Selenium (Se) is an essential micronutrient important for many aspects of human health, including optimal immune responses. The biological effects of Se are exerted mainly through its incorporation into selenoproteins as the amino acid, selenocysteine (Sec). Twenty-five selenoproteins have been identified in humans, all but one of which also exists as Sec-containing proteins in mice and rats. One selenoprotein for which no function has been identified is selenoprotein K (Sel K). Our preliminary data indicate Sel K protein expression is highest in immune cells, localizing to the endoplasmic reticulum (ER) membrane in T cells, monocytes, and macrophages. We have identified a novel interaction between Sel K and STIM1, which is a key signaling molecule required for store-operated for calcium (Ca2+) entry during activation of immune cells. Furthermore, reduced expression of Sel K caused defects in Ca2+-dependent activation of T cells and macrophages. These findings have led to our central hypothesis that Sel K plays a key role in Ca2+-dependent activation of immune cells by regulating ER to plasma membrane signaling through its interactions with STIM1 and other signaling molecules. Our proposed research objective is to determine specific mechanisms by which Sel K regulates the functions of T cells and elucidate its overall role in innate and adaptive immunity. The proposed study includes three aims:
Specific Aim 1). Determine the mechanisms by which Sel K regulates signaling from ER to the plasma membrane during the activation of T cells;
Specific Aim 2). Determine the in vivo function of Sel K in immune responses;
and Specific Aim 3). Determine the role of Sel K in protecting against viral infection. Our experimental design involves in vitro experiments using HEK293 and Jurkat T cells for overexpression of full-length, mutated, or truncated versions of Sel K to identify domains of Sel K required for interactions with STIM1, and to determine how these interactions affect STIM1 oligomerization and downstream Ca2+-dependent signaling events during T cell activation. In addition, the extent to which Sel K and STIM1 interact over the course of T cell activation will be determined using co-immunoprecipitation and fluorescence-based assays.

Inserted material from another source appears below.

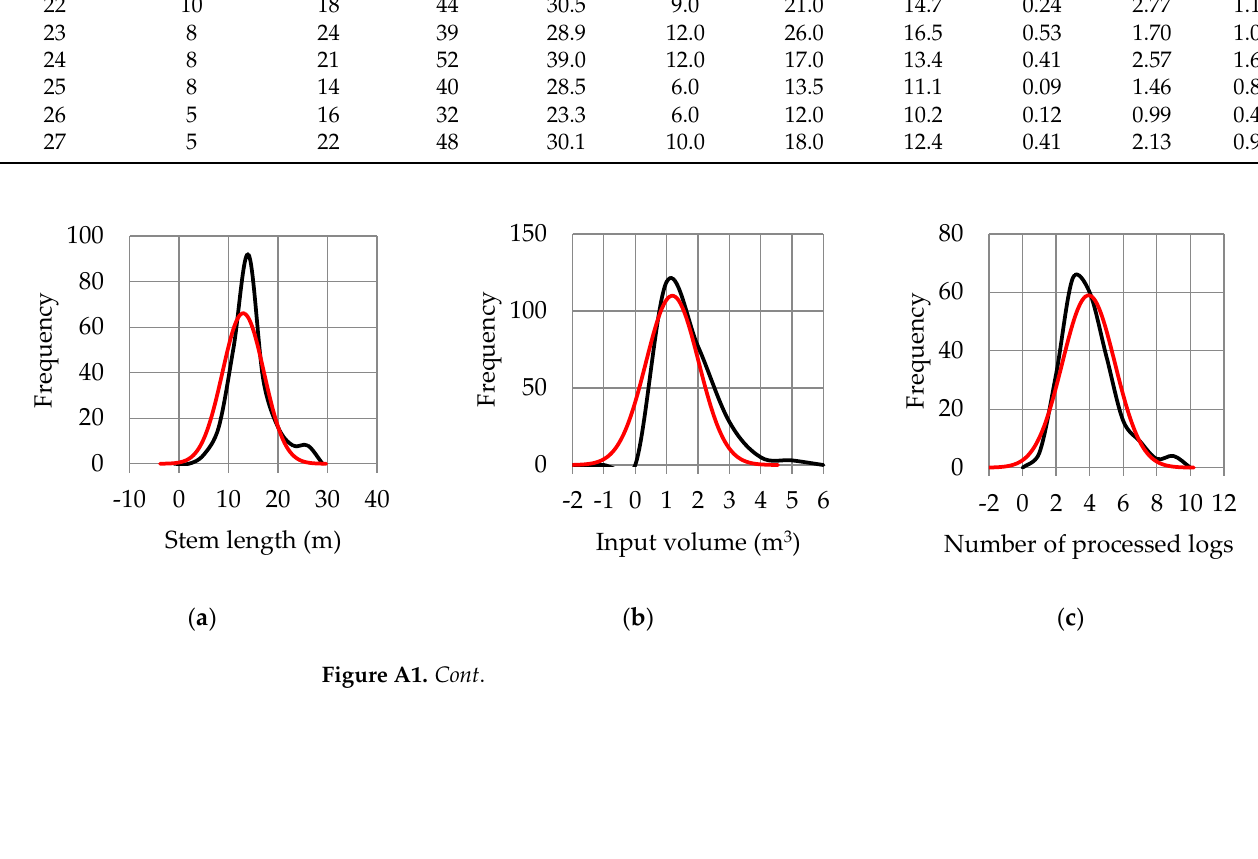
( i ) Figure A1. Experimental versus expected normal data: ( a ) frequency of stem length; ( b ) frequency of input volume; ( c ) frequency of number of processed logs; ( d ) frequency of swinging to grab time; ( e ) frequency of grabbing time; ( f ) frequency of swinging to process time; ( g ) frequency of pro- cessing time; ( h ) frequency of piling time; ( i ) frequency of work cycle time Legend: red lines stand for normal expected data, black lines stand for experimental data; Note: the graphs were built in Real Statistics by “match area” functionalities. None of the datasets has p assed the normality check by Shapiro –Wilk or D’Agostino– Pearson tests.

For Specific Aim 2, we have developed novel transgenic mice with Sel K deleted in T cells (Lck-Cre) or myeloid cells including macrophages and neutrophils (Lyzs-Cre). These mice will be analyzed for development of T cells and macrophages in lymphoid tissues, activation and homing of T cell and macrophage in peripheral tissues, immune responses to antigenic challenge, and activation capacity of ex vivo T cells and macrophages.
For Specific Aim 3, three strains of mice will be used that have Sel K deleted in T cells (Lck-Cre), myeloid cells (Lyzs-Cre), or brain neurons (CaMKII21-Cre). An established protocol will be utilized to infect these mice with footpad injections of WNV. We will then evaluate levels of anti-WNV immune responses and severity of infection in a time-course manner by measuring plasma anti-WNV IgM, viral load in peripheral tissues and brain, survival analyses, and other readouts. Overall, elucidating the function of Sel K in immune cells will provide valuable insight into mechanisms by which Se influences immune responses and may provide a more selective therapeutic target for augmenting immune cell function with fewer side-effects compared to Se supplementation.
Selenium is an essential micronutrient that influences immunity and the biological effects of selenium are exerted mainly through its incorporation into selenoproteins. One selenoprotein for which no function has been identified is selenoprotein K, which we have found is most abundant in immune cells. The goal of this project is to determine how selenoprotein K is involved in modulating immune responses and this knowledge will provide valuable insight into mechanisms by which selenium influences immune responses.